Dataset entries
● ● ● ● ● ● ●
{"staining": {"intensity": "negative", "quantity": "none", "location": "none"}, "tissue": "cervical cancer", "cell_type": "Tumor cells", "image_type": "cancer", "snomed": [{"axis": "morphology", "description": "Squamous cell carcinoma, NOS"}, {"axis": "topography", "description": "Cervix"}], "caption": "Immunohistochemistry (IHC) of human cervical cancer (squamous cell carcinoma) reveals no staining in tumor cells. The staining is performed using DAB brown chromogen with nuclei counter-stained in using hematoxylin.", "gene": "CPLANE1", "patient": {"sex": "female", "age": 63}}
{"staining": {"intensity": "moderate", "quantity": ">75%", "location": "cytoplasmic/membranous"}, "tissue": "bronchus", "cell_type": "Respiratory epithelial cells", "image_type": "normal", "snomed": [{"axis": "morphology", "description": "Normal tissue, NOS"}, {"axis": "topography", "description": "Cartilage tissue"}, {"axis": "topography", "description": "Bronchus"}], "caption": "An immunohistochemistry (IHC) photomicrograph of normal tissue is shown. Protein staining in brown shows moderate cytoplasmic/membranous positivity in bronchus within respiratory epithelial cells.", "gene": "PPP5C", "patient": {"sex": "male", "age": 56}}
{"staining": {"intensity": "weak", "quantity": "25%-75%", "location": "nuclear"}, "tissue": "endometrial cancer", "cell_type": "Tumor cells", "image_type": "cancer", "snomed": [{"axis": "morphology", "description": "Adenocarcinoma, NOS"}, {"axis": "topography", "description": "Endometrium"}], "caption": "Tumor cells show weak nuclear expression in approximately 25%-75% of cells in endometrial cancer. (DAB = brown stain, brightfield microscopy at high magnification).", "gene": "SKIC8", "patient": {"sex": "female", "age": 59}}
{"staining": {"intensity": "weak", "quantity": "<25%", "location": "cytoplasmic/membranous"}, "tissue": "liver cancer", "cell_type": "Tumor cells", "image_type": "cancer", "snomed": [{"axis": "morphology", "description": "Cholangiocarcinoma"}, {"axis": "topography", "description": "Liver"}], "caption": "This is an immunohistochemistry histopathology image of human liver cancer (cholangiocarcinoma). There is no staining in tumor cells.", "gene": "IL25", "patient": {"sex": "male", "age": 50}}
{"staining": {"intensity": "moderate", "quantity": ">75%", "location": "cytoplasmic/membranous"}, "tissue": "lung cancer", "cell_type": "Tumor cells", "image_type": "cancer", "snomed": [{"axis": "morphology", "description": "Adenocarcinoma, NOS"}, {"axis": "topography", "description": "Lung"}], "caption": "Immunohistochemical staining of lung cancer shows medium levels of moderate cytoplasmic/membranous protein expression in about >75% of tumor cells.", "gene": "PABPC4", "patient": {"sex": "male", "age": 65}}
● ● ● ● ● ● ●
◆ **AIM OF THE TASK**
Using the records above, write out exactly the lines from the one containing "cells show weak" through the last, and add nothing.

◆ **EXERCISE SOLUTION**
{"staining": {"intensity": "weak", "quantity": "25%-75%", "location": "nuclear"}, "tissue": "endometrial cancer", "cell_type": "Tumor cells", "image_type": "cancer", "snomed": [{"axis": "morphology", "description": "Adenocarcinoma, NOS"}, {"axis": "topography", "description": "Endometrium"}], "caption": "Tumor cells show weak nuclear expression in approximately 25%-75% of cells in endometrial cancer. (DAB = brown stain, brightfield microscopy at high magnification).", "gene": "SKIC8", "patient": {"sex": "female", "age": 59}}
{"staining": {"intensity": "weak", "quantity": "<25%", "location": "cytoplasmic/membranous"}, "tissue": "liver cancer", "cell_type": "Tumor cells", "image_type": "cancer", "snomed": [{"axis": "morphology", "description": "Cholangiocarcinoma"}, {"axis": "topography", "description": "Liver"}], "caption": "This is an immunohistochemistry histopathology image of human liver cancer (cholangiocarcinoma). There is no staining in tumor cells.", "gene": "IL25", "patient": {"sex": "male", "age": 50}}
{"staining": {"intensity": "moderate", "quantity": ">75%", "location": "cytoplasmic/membranous"}, "tissue": "lung cancer", "cell_type": "Tumor cells", "image_type": "cancer", "snomed": [{"axis": "morphology", "description": "Adenocarcinoma, NOS"}, {"axis": "topography", "description": "Lung"}], "caption": "Immunohistochemical staining of lung cancer shows medium levels of moderate cytoplasmic/membranous protein expression in about >75% of tumor cells.", "gene": "PABPC4", "patient": {"sex": "male", "age": 65}}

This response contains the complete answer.